Die Abberufung oder Entlassung eines (geschäftsführenden) Chefredakteurs wurde in dieser Vereinbarung nicht geregelt, weil man diese auf Wunsch aller Beteiligten so kurz wie möglich halten wollte. Der Kläger erhielt nach seiner Bestellung zum geschäftsführenden Chefredakteur keinen neuen Dienstvertrag von der Beklagten. Er erhielt aber - ohne Wissen des Geschäftsführers - eine Art Zulage von der W*****.

Der genaue Inhalt der Vereinbarung vom 24. 1. 2003 wurde dem Kläger durch die Gesellschafter der W***** knapp nach dem 24. 1. 2003 zur Kenntnis gebracht. Diese erklärten dem Kläger die mit seiner Bestellung verbundenen Aufgaben.

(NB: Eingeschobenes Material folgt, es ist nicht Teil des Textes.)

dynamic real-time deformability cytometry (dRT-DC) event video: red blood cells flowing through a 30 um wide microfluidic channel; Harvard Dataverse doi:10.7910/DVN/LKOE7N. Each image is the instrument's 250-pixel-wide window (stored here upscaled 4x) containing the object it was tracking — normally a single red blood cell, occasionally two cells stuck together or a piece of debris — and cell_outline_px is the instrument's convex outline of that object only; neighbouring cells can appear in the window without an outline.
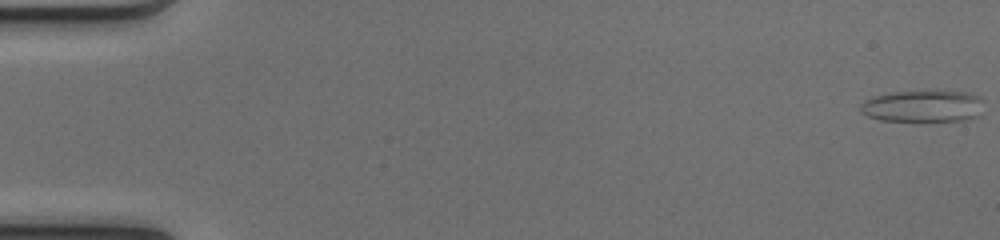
{"species": "common noctule bat (a hibernating species)", "species_latin": "Nyctalus noctula", "temperature_condition": "cold", "stored_images_in_passage": 15, "camera_frame_rate_fps": 3000, "um_per_image_px": 0.085, "animal": {"sex": "female", "body_mass_g": 17.0, "forearm_length_mm": 48.0}, "frame": {"image": 1, "passage_image": 1, "time_ms": 0.0, "image_size_px": [1000, 240], "cell_outline_px": [[984, 100], [980, 116], [968, 120], [880, 120], [868, 116], [860, 112], [860, 104], [864, 100], [872, 96], [888, 92], [968, 92], [980, 96]], "centroid_in_image_um": [78.46, 9.02], "position_along_channel_um": 6.5, "area_um2": 22.83}}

Die Chefredaktion wurde in der Folge vom Kläger und dem Chefredakteur gemeinsam geführt bzw von jenem der beiden, der gerade im Haus anwesend war. Konnten sich der Chefredakteur und der Kläger nicht einigen, wurde das in der Vereinbarung vom 24. 1. 2003 für solche Fälle festgehaltene Prozedere eingehalten. Sowohl der Chefredakteur als auch der Kläger betrachteten die Vereinbarung als Grundlage ihrer Tätigkeit. Der Aufgabenbereich des Klägers erweiterte sich dadurch. Der Geschäftsführer ersuchte die Mitgesellschafter der W***** schriftlich um Zustimmung, bevor er die Entlassung des Klägers am 31. 1. 2006 aussprach. Eine Zustimmung zur Entlassung wurde nicht erteilt.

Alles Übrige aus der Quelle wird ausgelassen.